1. These appeals are directed against the judgment and order dated 10th February, 2004, of the Motor Accident Claim Tribunal, Shahdara, Delhi (for short "the Tribunal") in Suit No. 58/2003 (New) 197/1999 (Old) and Suit No.57/2003 Old 195/1999, whereby the learned Tribunal has held that the U.P. State Road Transport Corporation's bus was involved in the accident and that the same has been rashly and negligently driven by the driver, which resulted in causing injuries to the respondents. The Tribunal has awarded a sum of Rs. 1,82,740/- to Mohd. Farid and Rs.1,88,680/- to Master Javed.
2. It is contended by counsel for the appellant that this was a case of contributory negligence and therefore, such an award could not be awarded. He submit that the award is on high side since as far as Mohd. Farid is concerned, he has only hurt one leg which is four inches short and is a permanent disability. He further contends that such an injury is not of a nature that should invite such a high rate of compensation. As regards Master Javed, counsel submits that the medical expenses incurred in the treatment of Master Javed, as -3-MAC.APP.312 & 313/2004 held by the Tribunal, are far too high and that the vouchers annexed as Ex.PW1/C cannot be believed. He also submits that the discharge slip of Master Javed form the hospital is Ex.PW1/7 and the same is also not verified.
3. Heard counsel for the appellant and have gone through the judgments under challenge. I find that the learned Tribunal has on careful analysis of the evidence on record returned a finding that this is not a case of contributory negligence and that in the case of Mohd. Farid, where a permanent disability of 17% has been caused and the injured is a permanent skilled labour, he is entitled to receive @2772/- per month even though the injured himself had stated that he was earning Rs.4000/- per month. However, taking into consideration the expenses incurred as also the other factors, the court while applying a multiplier of 16 has arrived at a conclusion that the claimant is entitled to Rs.1,82,740/-. On a re-appreciation of material on record as also the judgment under challenge, I find that there is no infirmity in the same and therefore, the same is upheld.

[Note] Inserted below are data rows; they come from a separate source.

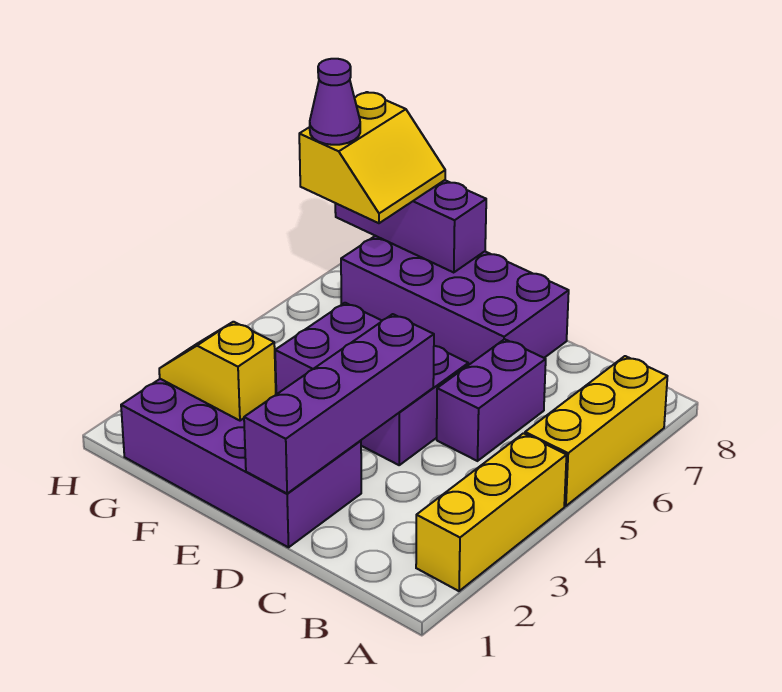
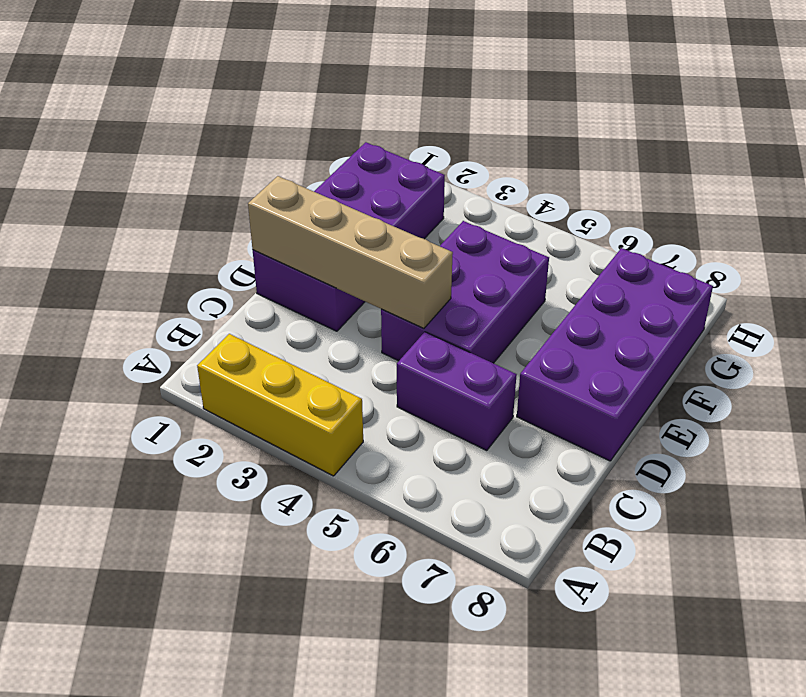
tan 1x4 brick [248,176,453,328] -> purple 1x4 brick [244,314,434,494]
none -> yellow 1x3 brick [525,356,667,506]
none -> yellow 1x2 slope [159,322,276,421]

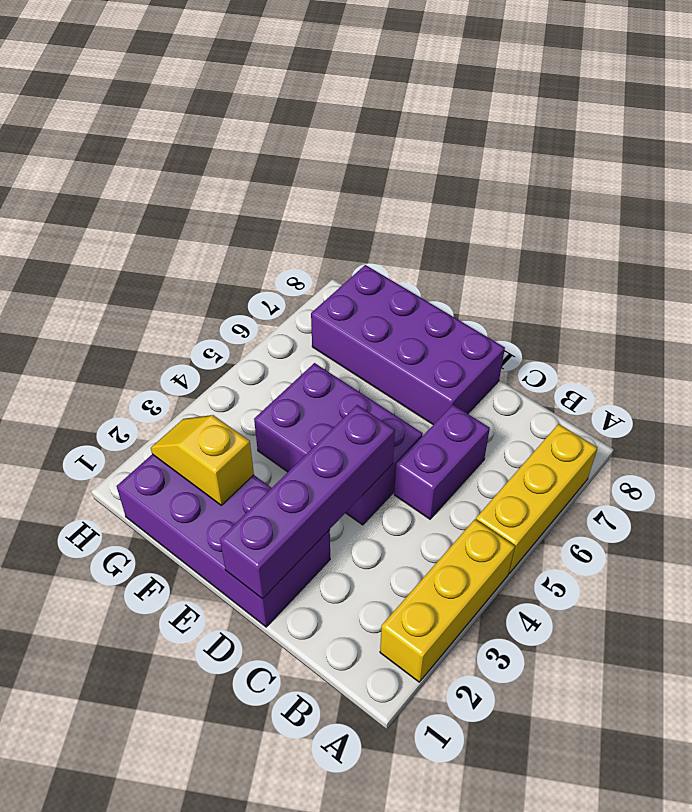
none -> purple 1x3 brick [335,180,486,272]
none -> yellow 2x2 slope [299,92,445,223]

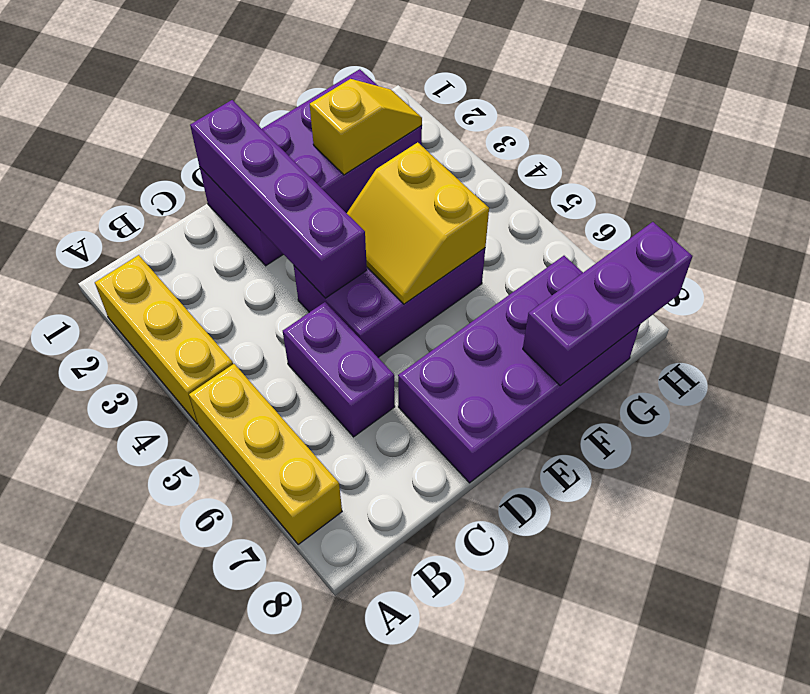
yellow 2x2 slope [347,142,489,304] -> yellow 2x2 slope moved to [299,92,445,223]
none -> purple 1x1 cone [310,59,360,145]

4. Similarly in the case of Master Javed, the medical expenses have been duly proved and exhibited and there is nothing on record -4-MAC.APP.312 & 313/2004 to show that any of the expenditure incurred is hypothetical or has been not incurred. In that view of the matter, I find no grounds to interfere.
5. In view of the above, MAC.APP.312/2002 and MAC.APP.313/2004 are dismissed. CM APPL. Nos. 9183, 9184, 9185 and 9186/2004 are also dismissed.